To make a second connection to xsce.activitycentral.com, you need to download openvpn client for the operating system your are using, and copy the ca.crt, client1.key, and client1.crt files from the schoolserver/etc/openvpn/keys folder to the correct location (follow downloaded instructions) .

In order to insure that the vpn tunnel remains open, after network or power outages, you can edit your /etc/crontab file to include the last line in the following listing:

SHELL=/bin/bash
PATH=/sbin:/bin:/usr/sbin:/usr/bin
MAILTO=root
# For details see man 4 crontabs
# Example of job definition:
# .---------------- minute (0 - 59)
# |  .------------- hour (0 - 23)
# |  |  .---------- day of month (1 - 31)
# |  |  |  .------- month (1 - 12) OR jan,feb,mar,apr ...
# |  |  |  |  .---- day of week (0 - 6) (Sunday=0 or 7) OR sun,mon,tue,wed,thu,fri,sat
# |  |  |  |  |
# *  *  *  *  * user-name  command to be executed
1 * * * * root /usr/bin/xs-vpn on

This will cause the computer to check that the tunnel is open at 1 minute past the hour.
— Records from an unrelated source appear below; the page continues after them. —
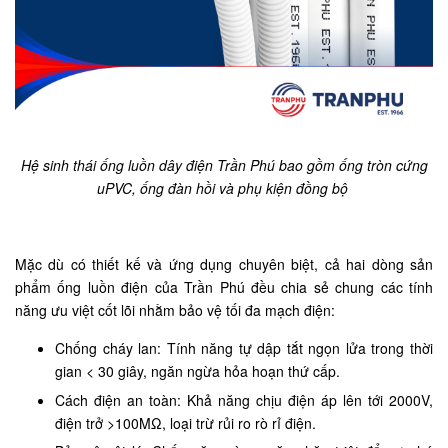
Hệ sinh thái ống luồn dây điện Trần Phú bao gồm ống tròn cứng
uPVC, ống đàn hồi và phụ kiện đồng bộ
Mặc dù có thiết kế và ứng dụng chuyên biệt, cả hai dòng sản
phẩm ống luồn điện của Trần Phú đều chia sẻ chung các tính
năng ưu việt cốt lõi nhằm bảo vệ tối đa mạch điện:
Chống cháy lan: Tính năng tự dập tắt ngọn lửa trong thời
gian < 30 giây, ngăn ngừa hỏa hoạn thứ cấp.
Cách điện an toàn: Khả năng chịu điện áp lên tới 2000V,
điện trở >100MΩ, loại trừ rủi ro rò rỉ điện.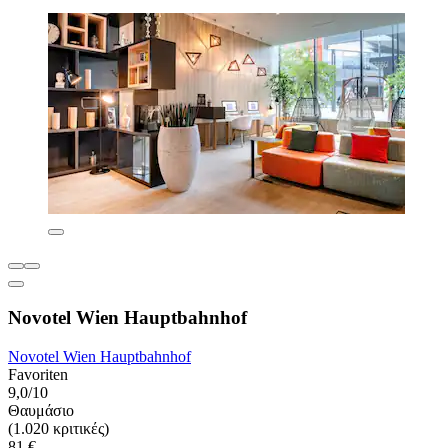
Novotel Wien Hauptbahnhof
Novotel Wien Hauptbahnhof
Favoriten
9,0/10
Θαυμάσιο
(1.020 κριτικές)
81 €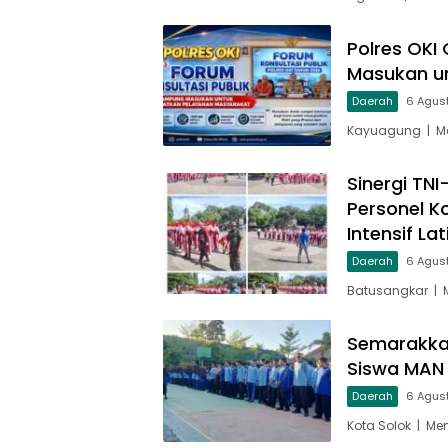
Polres OKI
Masukan u
Daerah
6 Agus
Kayuagung | Me
Sinergi TN
Personel K
Intensif La
Daerah
6 Agus
Batusangkar | 
Semarakka
Siswa MAN K
Daerah
6 Agus
Kota Solok | M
Suggestions for greater Security

  • Get your own computer to act as the central openvpn presence (rather than the "testing" host provided by activitycentral.com) and a fixed ip address from your Internet Service Provider (you might want to rent an instance from amazon EC2 rather than set up UPS, software backups, and Uninterruptible Power Supply, etc -- all the things required to have a reliable presence on the internet).
  • Make a contract with computer experts (perhaps activitycentral.com) and pay money to have them set up a secure server for your private use (setting up secure servers requires knowledge and attention to detail).
  • As you set up this private, secure, openvpn host, do not advertise its address
  • Configure it to ignore pings.
  • Do not run any popular services on that machine that may advertise its presence -- no web server, mail server, etc
  • Create your own software keys which you share by hand carrying a USB stick to the computers you want to connect to the VPN tunnel. Turn off ssh passwords.
  • Do not store any private data on this central computer. Assume that it will be compromised.
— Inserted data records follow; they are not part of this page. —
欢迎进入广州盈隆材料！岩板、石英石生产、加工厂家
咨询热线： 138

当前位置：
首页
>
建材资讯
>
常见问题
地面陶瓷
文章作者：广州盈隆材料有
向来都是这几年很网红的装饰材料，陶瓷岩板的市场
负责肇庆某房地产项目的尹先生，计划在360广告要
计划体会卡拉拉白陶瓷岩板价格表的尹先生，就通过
As in many things, what you gain in security, you may have to give up in usefulness and convenience.

what Privacy/Confidentiality can be "guaranteed" using the OpenVPN server?

George Hunt's answer:

There are no guarantees. The benefits of remote access, for me, justify taking some risk. I can try to reduce this risk by doing the following:

  • I pay amazon.com about $150 a year for an instance of openvpn-server which I administer, and to which all my schoolservers can connect.
  • Passwords are turned off,
  • The software keys used by each of my schoolservers have been generated by me.
  • They are stored only on the computers that use them.
  • and perhaps USB key is used to keep a backup copy of these keys
  • and this USB key is physically locked up, and it is the only copy.